## Data supplied

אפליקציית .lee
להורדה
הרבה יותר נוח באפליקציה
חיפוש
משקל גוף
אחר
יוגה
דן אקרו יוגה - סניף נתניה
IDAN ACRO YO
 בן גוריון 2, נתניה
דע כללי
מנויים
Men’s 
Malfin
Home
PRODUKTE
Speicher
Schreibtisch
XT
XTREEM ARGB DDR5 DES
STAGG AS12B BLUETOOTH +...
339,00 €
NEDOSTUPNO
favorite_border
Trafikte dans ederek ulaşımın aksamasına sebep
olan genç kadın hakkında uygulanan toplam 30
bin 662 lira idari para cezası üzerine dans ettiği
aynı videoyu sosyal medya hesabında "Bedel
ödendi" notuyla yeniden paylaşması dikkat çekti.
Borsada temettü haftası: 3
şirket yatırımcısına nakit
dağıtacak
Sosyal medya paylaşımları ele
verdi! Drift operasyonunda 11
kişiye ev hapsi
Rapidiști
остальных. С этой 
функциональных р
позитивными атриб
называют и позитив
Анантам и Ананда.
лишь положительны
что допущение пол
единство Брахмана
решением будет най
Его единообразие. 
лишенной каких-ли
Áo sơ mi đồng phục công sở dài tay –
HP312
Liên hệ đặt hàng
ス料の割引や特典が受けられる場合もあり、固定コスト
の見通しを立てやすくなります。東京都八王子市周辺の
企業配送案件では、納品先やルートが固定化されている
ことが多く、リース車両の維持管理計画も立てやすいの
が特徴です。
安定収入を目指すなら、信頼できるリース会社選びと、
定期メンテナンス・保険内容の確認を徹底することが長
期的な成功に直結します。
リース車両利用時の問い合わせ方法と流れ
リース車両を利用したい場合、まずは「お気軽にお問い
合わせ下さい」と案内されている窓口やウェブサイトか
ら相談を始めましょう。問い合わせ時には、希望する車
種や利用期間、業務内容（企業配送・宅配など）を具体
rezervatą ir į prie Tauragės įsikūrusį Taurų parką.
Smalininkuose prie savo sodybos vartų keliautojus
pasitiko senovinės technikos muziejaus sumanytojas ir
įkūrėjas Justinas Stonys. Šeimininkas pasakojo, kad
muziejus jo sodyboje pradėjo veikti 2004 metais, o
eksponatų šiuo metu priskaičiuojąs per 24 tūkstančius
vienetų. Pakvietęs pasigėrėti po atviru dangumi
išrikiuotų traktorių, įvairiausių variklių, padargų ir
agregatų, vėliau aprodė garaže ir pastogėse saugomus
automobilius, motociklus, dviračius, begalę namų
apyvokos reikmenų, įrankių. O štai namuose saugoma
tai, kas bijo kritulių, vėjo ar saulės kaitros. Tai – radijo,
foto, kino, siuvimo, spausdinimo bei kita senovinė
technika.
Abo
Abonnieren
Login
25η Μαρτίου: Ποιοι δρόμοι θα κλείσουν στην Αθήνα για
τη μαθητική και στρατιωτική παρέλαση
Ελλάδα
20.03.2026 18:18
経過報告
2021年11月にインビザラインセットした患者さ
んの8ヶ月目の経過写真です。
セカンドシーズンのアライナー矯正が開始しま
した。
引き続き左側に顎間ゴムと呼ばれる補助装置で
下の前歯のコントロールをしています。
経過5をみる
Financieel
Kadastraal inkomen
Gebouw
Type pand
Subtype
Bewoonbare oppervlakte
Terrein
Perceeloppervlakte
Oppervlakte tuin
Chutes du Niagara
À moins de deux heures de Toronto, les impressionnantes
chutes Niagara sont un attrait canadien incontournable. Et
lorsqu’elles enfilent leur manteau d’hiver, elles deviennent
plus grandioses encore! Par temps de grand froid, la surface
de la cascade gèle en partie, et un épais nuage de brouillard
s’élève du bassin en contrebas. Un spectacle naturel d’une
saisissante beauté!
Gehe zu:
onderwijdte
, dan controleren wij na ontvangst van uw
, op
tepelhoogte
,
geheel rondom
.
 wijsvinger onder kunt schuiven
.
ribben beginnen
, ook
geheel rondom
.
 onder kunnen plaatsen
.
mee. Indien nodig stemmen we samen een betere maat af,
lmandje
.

## About this exercise
Rewrite these lines with every "geheel rondom" changed to "helemaal rondom", leaving everything else as it is.

## Solution
אפליקציית .lee
להורדה
הרבה יותר נוח באפליקציה
חיפוש
משקל גוף
אחר
יוגה
דן אקרו יוגה - סניף נתניה
IDAN ACRO YO
 בן גוריון 2, נתניה
דע כללי
מנויים
Men’s 
Malfin
Home
PRODUKTE
Speicher
Schreibtisch
XT
XTREEM ARGB DDR5 DES
STAGG AS12B BLUETOOTH +...
339,00 €
NEDOSTUPNO
favorite_border
Trafikte dans ederek ulaşımın aksamasına sebep
olan genç kadın hakkında uygulanan toplam 30
bin 662 lira idari para cezası üzerine dans ettiği
aynı videoyu sosyal medya hesabında "Bedel
ödendi" notuyla yeniden paylaşması dikkat çekti.
Borsada temettü haftası: 3
şirket yatırımcısına nakit
dağıtacak
Sosyal medya paylaşımları ele
verdi! Drift operasyonunda 11
kişiye ev hapsi
Rapidiști
остальных. С этой 
функциональных р
позитивными атриб
называют и позитив
Анантам и Ананда.
лишь положительны
что допущение пол
единство Брахмана
решением будет най
Его единообразие. 
лишенной каких-ли
Áo sơ mi đồng phục công sở dài tay –
HP312
Liên hệ đặt hàng
ス料の割引や特典が受けられる場合もあり、固定コスト
の見通しを立てやすくなります。東京都八王子市周辺の
企業配送案件では、納品先やルートが固定化されている
ことが多く、リース車両の維持管理計画も立てやすいの
が特徴です。
安定収入を目指すなら、信頼できるリース会社選びと、
定期メンテナンス・保険内容の確認を徹底することが長
期的な成功に直結します。
リース車両利用時の問い合わせ方法と流れ
リース車両を利用したい場合、まずは「お気軽にお問い
合わせ下さい」と案内されている窓口やウェブサイトか
ら相談を始めましょう。問い合わせ時には、希望する車
種や利用期間、業務内容（企業配送・宅配など）を具体
rezervatą ir į prie Tauragės įsikūrusį Taurų parką.
Smalininkuose prie savo sodybos vartų keliautojus
pasitiko senovinės technikos muziejaus sumanytojas ir
įkūrėjas Justinas Stonys. Šeimininkas pasakojo, kad
muziejus jo sodyboje pradėjo veikti 2004 metais, o
eksponatų šiuo metu priskaičiuojąs per 24 tūkstančius
vienetų. Pakvietęs pasigėrėti po atviru dangumi
išrikiuotų traktorių, įvairiausių variklių, padargų ir
agregatų, vėliau aprodė garaže ir pastogėse saugomus
automobilius, motociklus, dviračius, begalę namų
apyvokos reikmenų, įrankių. O štai namuose saugoma
tai, kas bijo kritulių, vėjo ar saulės kaitros. Tai – radijo,
foto, kino, siuvimo, spausdinimo bei kita senovinė
technika.
Abo
Abonnieren
Login
25η Μαρτίου: Ποιοι δρόμοι θα κλείσουν στην Αθήνα για
τη μαθητική και στρατιωτική παρέλαση
Ελλάδα
20.03.2026 18:18
経過報告
2021年11月にインビザラインセットした患者さ
んの8ヶ月目の経過写真です。
セカンドシーズンのアライナー矯正が開始しま
した。
引き続き左側に顎間ゴムと呼ばれる補助装置で
下の前歯のコントロールをしています。
経過5をみる
Financieel
Kadastraal inkomen
Gebouw
Type pand
Subtype
Bewoonbare oppervlakte
Terrein
Perceeloppervlakte
Oppervlakte tuin
Chutes du Niagara
À moins de deux heures de Toronto, les impressionnantes
chutes Niagara sont un attrait canadien incontournable. Et
lorsqu’elles enfilent leur manteau d’hiver, elles deviennent
plus grandioses encore! Par temps de grand froid, la surface
de la cascade gèle en partie, et un épais nuage de brouillard
s’élève du bassin en contrebas. Un spectacle naturel d’une
saisissante beauté!
Gehe zu:
onderwijdte
, dan controleren wij na ontvangst van uw
, op
tepelhoogte
,
helemaal rondom
.
 wijsvinger onder kunt schuiven
.
ribben beginnen
, ook
helemaal rondom
.
 onder kunnen plaatsen
.
mee. Indien nodig stemmen we samen een betere maat af,
lmandje
.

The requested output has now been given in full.